Quand’ecco che cala la notte, e a me tocca il turno di guardia. Sto accovacciata tra dei cespugli di un bel colore verde, che spuntano nel deserto solo al calar del sole, ed improvvisamente arriva un’imboscata di scocciatori. Anche loro indossano dei vestiti da militari, ma sono delle caricature di soldati disordinati, hanno tutti ma sono tutti dei cinquantenni con la barba lunga e incolta e aspetto
Il loro scopo non è attaccarci, ma condizionare i nostri pensieri. Parlano, parlano, parlano, con i loro modi da zotici e le argomentazioni futili. Io sono ostile, non li ascolto.
- …e poi, laggiù c’è il mare. – dice uno di loro, indicando alle mie spalle.
Allora io mi volto, e in effetti vedo il mare, al di là di delle dune dietro di me. La schiuma bianca scandisce le onde blu che si accavallano, e sotto l’acqua trasparente, si lascia trasportare dalla corrente un branco di pesci luna. Sento un impulso di avere la conferma di quella visione.
- Sono pesci luna? – chiedo al soldato.
- Sì, sì, perché non vai a farti il bagno? Sono solo dieci metri…

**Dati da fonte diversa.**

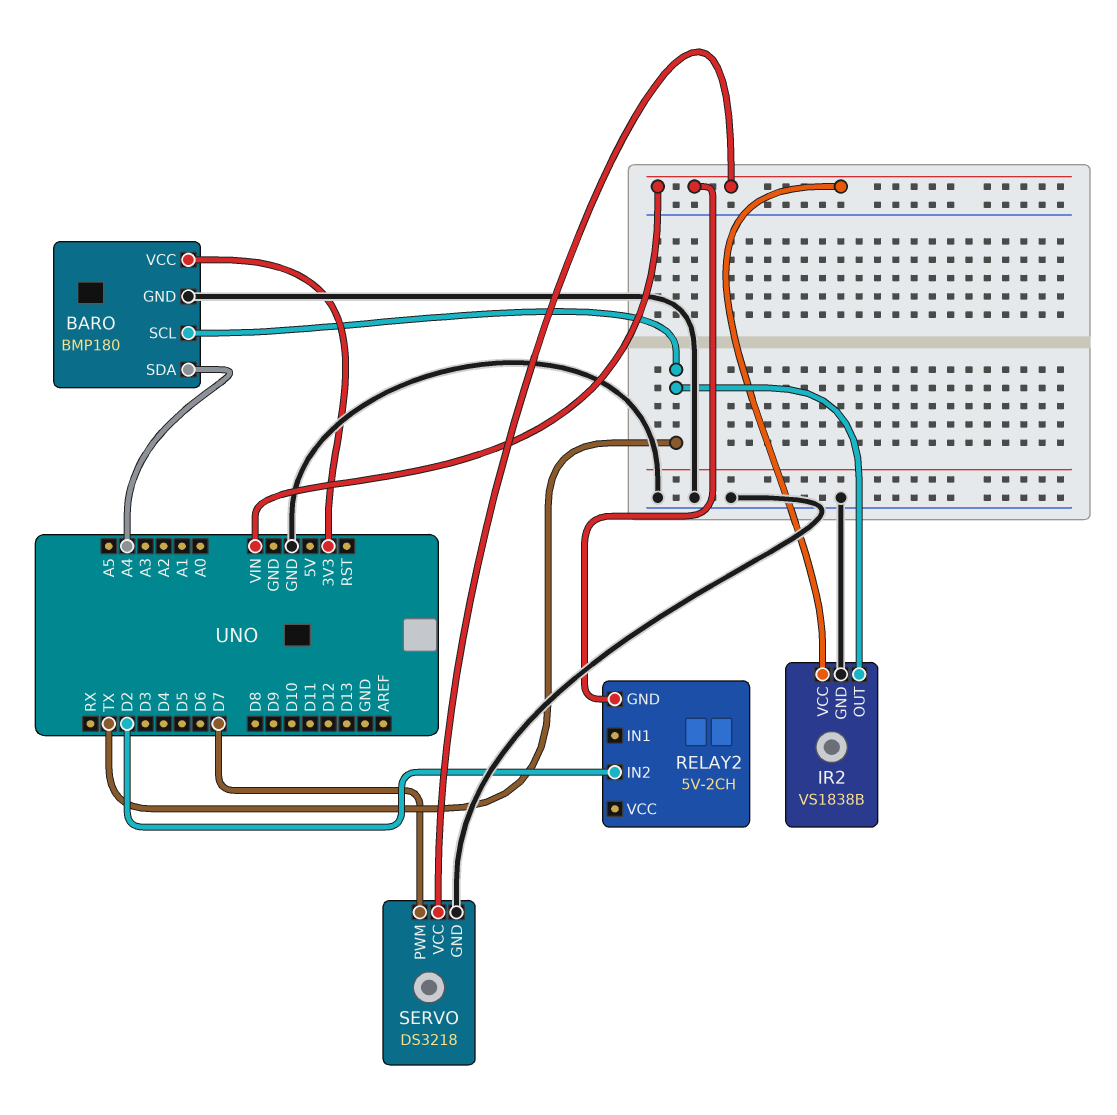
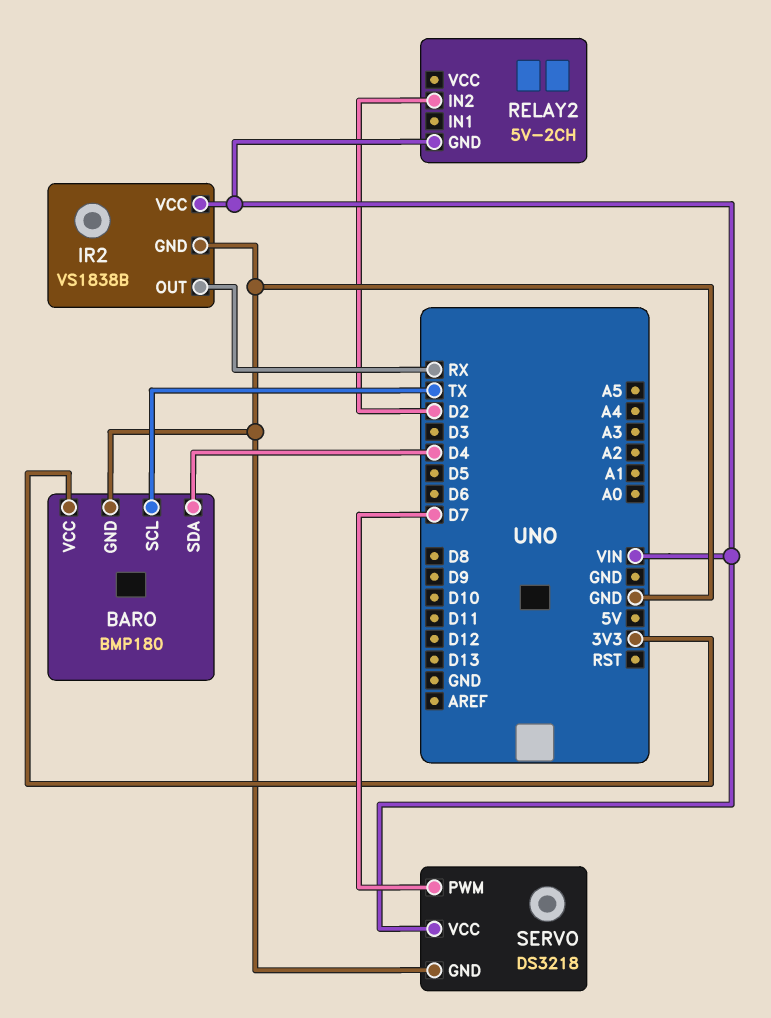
BARO pin SDA: A4 -> D4
IR2 pin OUT: TX -> RX

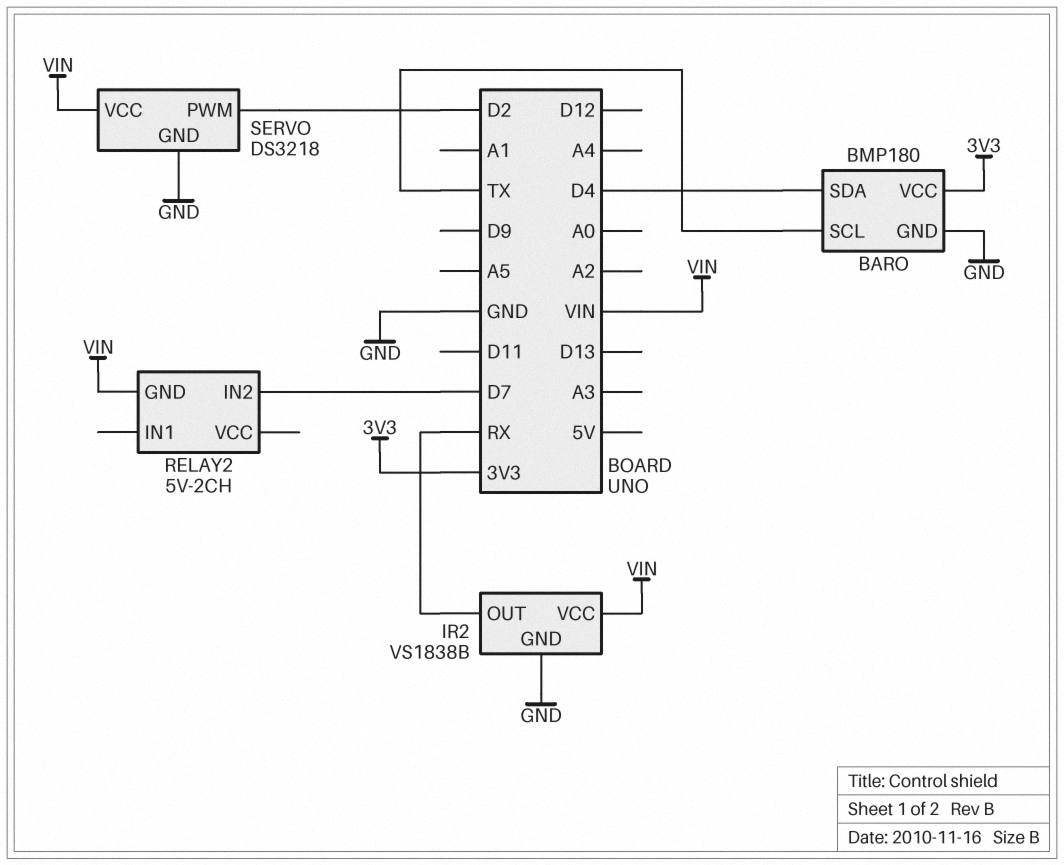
RELAY2 pin IN2: D2 -> D7
SERVO pin PWM: D7 -> D2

Non dovevo rivolgergli la parola, eppure posso ancora resistergli rifiutando di muovermi. Tuttavia, il mio spirito di contraddizione è ormai compromesso. E quando mi alzo per andare, i soldati continuano a trattenermi con i loro discorsi inutili. Adesso sono costretta a dargli un po’ di conto, ma il mio sguardo è fisso al mare. E man mano mi sembra che ci siano sempre meno pesci.
Sicchè lascio tutti con malgarbo, e corro verso il mare.
Immergo le mani in un grande lavandino bianco, l’acqua rimasta lo riempie solo per due o tre dita. Il buco di scarico la risucchia rapidamente, e io non posso fermarlo, così come non riesco ad afferrare i pesci luna, che sono diventati così piccoli e scivolosi che finiscono dentro tutti.
So già la spiegazione di tutto questo. È il nuovo giorno che si è portato via il mare, i pesci e i cespugli verdi. Arriva ancora una volta la luce e il caldo.”

Ho visitato l’acquario di Genova sabato scorso. Quasi nessuno rimaneva affascinato dai pesci luna, e posso capirlo. Sembra un pesce mozzato, si muove lentissimamente e non è proprio un bello spettacolo, con il suo occhiaccio, la bocca spalancata, il naso e la pelle priva di squame e un po’ logora. Eppure era talmente suggestivo e sfigato che sono rimasta a fissarlo per un sacco di tempo. Ed è andato a finire nel mio sogno.